**** Provided records ****

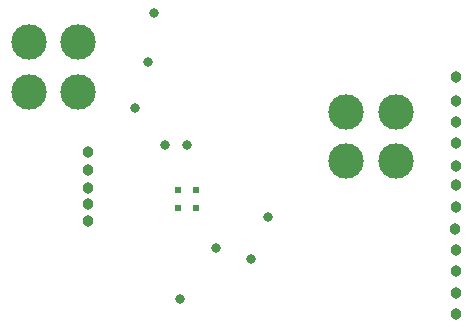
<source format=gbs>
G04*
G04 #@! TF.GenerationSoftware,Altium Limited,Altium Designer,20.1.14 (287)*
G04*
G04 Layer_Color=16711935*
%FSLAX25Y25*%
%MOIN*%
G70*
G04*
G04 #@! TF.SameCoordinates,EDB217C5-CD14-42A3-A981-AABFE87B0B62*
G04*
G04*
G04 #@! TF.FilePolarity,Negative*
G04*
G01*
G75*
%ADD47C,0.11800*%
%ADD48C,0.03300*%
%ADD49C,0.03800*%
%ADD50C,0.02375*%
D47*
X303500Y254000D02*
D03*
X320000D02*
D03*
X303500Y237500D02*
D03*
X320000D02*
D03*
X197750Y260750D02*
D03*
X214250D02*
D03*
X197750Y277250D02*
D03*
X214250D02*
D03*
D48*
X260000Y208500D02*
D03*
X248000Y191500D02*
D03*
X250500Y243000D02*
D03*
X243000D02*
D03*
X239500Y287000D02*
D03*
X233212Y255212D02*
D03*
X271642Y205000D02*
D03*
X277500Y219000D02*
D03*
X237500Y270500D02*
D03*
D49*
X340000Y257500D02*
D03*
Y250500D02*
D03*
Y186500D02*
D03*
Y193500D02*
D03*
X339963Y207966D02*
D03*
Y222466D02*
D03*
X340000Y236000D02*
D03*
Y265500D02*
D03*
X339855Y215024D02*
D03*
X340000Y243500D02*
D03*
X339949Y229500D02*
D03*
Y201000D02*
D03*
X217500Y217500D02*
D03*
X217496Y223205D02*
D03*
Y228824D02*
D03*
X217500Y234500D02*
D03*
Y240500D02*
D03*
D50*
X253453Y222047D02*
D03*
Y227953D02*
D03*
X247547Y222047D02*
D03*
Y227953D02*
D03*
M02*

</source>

****

» **Job item**: The requested lines run from the one with "X239500Y287000D02*" through the last line of the records. Return them exactly.

» **Solution below**:
X239500Y287000D02*
D03*
X233212Y255212D02*
D03*
X271642Y205000D02*
D03*
X277500Y219000D02*
D03*
X237500Y270500D02*
D03*
D49*
X340000Y257500D02*
D03*
Y250500D02*
D03*
Y186500D02*
D03*
Y193500D02*
D03*
X339963Y207966D02*
D03*
Y222466D02*
D03*
X340000Y236000D02*
D03*
Y265500D02*
D03*
X339855Y215024D02*
D03*
X340000Y243500D02*
D03*
X339949Y229500D02*
D03*
Y201000D02*
D03*
X217500Y217500D02*
D03*
X217496Y223205D02*
D03*
Y228824D02*
D03*
X217500Y234500D02*
D03*
Y240500D02*
D03*
D50*
X253453Y222047D02*
D03*
Y227953D02*
D03*
X247547Y222047D02*
D03*
Y227953D02*
D03*
M02*

</source>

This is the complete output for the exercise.